▶ [Document segment]

╔══

Many Ashland residents know about the Public Safety Building and Mindess School projects that are going to be voted on at both Town Meeting and the ballot in January 2021. Surprisingly, there are a lot of people that don't know about them or think they have already passed. These are two major investments in our community. And whether they pass or fail at their respective votes, the impact will be felt by Ashland residents for generations. That's why it's important to try to get a handle on the financial aspects of the project so people can make an informed vote. But unfortunately articulating those aspects may not be as straightforward as we would like them to be.
First, Massachusetts municipal finance is awkward and clunky due to a variety of factors, namely state law. Second, any financing instrument used by organizations with tens or hundreds of millions of dollars (or higher) is complex. I try to use relatable terms (typically mortgage terms), because not everybody cares about things like par value, callable bonds, taxable vs. nontaxable, bond premiums, blended true interest cost, etc. But sometimes using everyday mortgage terms makes things worse when we start digging into details.
Personally I believe that people ultimately care about how much it is going to cost them. As the majority of the two projects are going to be funded through a special tax increase known as a "debt exclusion", I am showing how much the average tax bill (on a home valued at $427,000) will go up with these additional projects based on estimates, assumptions, and known costs. For full transparency, for the public safety building I have added the $3.5 million that was previously appropriated for design & engineering to the estimated full construction cost of $33 million, bringing the total to $36.5 million. The $36.5 million includes the design and engineering costs ($3.5 million), the estimated construction costs ($29 million), and contingencies ($4 million). Ashland's leadership also decided to reduce the required amount of the debt exclusion by redirecting $750,000 in existing operational and capital funds to help pay for the building. That has also been factored into the graph below.

╚══

▶ [Information supplied]
╔══

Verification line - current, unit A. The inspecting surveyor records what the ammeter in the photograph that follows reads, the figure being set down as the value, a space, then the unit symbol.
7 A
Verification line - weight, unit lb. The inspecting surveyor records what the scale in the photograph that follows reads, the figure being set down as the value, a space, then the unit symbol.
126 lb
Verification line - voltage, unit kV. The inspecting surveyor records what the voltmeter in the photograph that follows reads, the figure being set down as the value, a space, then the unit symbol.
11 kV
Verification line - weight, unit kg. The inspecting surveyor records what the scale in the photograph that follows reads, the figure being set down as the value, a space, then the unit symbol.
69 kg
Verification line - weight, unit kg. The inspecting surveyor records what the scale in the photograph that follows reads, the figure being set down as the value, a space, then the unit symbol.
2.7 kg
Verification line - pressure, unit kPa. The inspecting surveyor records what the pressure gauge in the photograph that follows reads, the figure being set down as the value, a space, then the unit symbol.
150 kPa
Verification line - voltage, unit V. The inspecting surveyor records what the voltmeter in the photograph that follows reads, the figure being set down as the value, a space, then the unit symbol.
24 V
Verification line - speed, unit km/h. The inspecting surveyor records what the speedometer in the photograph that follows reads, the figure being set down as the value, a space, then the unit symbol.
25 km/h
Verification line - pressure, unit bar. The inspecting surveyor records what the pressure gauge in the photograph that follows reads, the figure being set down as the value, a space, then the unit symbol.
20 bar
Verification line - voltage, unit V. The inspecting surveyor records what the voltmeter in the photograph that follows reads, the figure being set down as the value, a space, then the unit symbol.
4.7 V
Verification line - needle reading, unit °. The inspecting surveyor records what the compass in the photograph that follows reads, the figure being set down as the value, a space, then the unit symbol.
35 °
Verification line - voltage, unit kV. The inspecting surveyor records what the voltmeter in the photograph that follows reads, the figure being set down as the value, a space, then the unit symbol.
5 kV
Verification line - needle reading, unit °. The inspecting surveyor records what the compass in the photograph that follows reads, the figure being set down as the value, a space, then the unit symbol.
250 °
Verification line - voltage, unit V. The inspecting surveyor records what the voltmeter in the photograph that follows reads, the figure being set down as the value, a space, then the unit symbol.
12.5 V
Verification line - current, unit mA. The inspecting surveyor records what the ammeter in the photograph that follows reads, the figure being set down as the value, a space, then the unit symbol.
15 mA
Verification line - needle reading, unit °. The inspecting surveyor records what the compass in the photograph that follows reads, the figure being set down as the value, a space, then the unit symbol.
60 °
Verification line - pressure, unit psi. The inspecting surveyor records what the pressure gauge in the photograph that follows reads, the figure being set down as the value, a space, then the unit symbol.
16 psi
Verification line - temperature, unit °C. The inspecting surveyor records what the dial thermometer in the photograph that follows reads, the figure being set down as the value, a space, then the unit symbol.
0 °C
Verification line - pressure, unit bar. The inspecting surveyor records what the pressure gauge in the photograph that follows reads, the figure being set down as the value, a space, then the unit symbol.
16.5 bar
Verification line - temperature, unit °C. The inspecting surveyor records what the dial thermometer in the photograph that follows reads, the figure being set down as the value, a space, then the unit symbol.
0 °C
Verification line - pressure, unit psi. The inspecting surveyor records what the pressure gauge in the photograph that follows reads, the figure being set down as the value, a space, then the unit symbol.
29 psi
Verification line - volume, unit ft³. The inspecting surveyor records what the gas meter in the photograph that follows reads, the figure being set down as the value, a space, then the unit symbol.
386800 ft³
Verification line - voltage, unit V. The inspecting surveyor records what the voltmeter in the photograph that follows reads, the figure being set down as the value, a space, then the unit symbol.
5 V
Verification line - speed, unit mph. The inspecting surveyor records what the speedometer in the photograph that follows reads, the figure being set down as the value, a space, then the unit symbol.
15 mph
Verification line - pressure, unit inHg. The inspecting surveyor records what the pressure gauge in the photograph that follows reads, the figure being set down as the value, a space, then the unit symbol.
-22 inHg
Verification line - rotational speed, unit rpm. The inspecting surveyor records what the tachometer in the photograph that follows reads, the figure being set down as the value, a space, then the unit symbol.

╚══

▶ [Exercises to complete]
1. Return the passage on Ashland's building projects word for word, starting at the words "First, Massachusetts municipal" and stopping after the words "digging into details.".
2. In the passage on Ashland's building projects, how much in existing operational and capital funds did Ashland's leadership redirect toward the public safety building?
3. Decide whether each statement agrees with the passage on Ashland's building projects, answering yes or no and quoting the deciding words from the passage.
(a) The projects are to be voted on at Town Meeting and the ballot in January 2021.
(b) The $36.5 million total for the public safety building includes $4 million in contingencies.
(c) The author avoids mortgage terms when explaining the finances.
The entries play no role here.

▶ [Solutions per task]
1.
First, Massachusetts municipal finance is awkward and clunky due to a variety of factors, namely state law. Second, any financing instrument used by organizations with tens or hundreds of millions of dollars (or higher) is complex. I try to use relatable terms (typically mortgage terms), because not everybody cares about things like par value, callable bonds, taxable vs. nontaxable, bond premiums, blended true interest cost, etc. But sometimes using everyday mortgage terms makes things worse when we start digging into details.

2. $750,000

3.
(a) Yes: "voted on at both Town Meeting and the ballot in January 2021"
(b) Yes: "and contingencies ($4 million)"
(c) No: "I try to use relatable terms (typically mortgage terms)"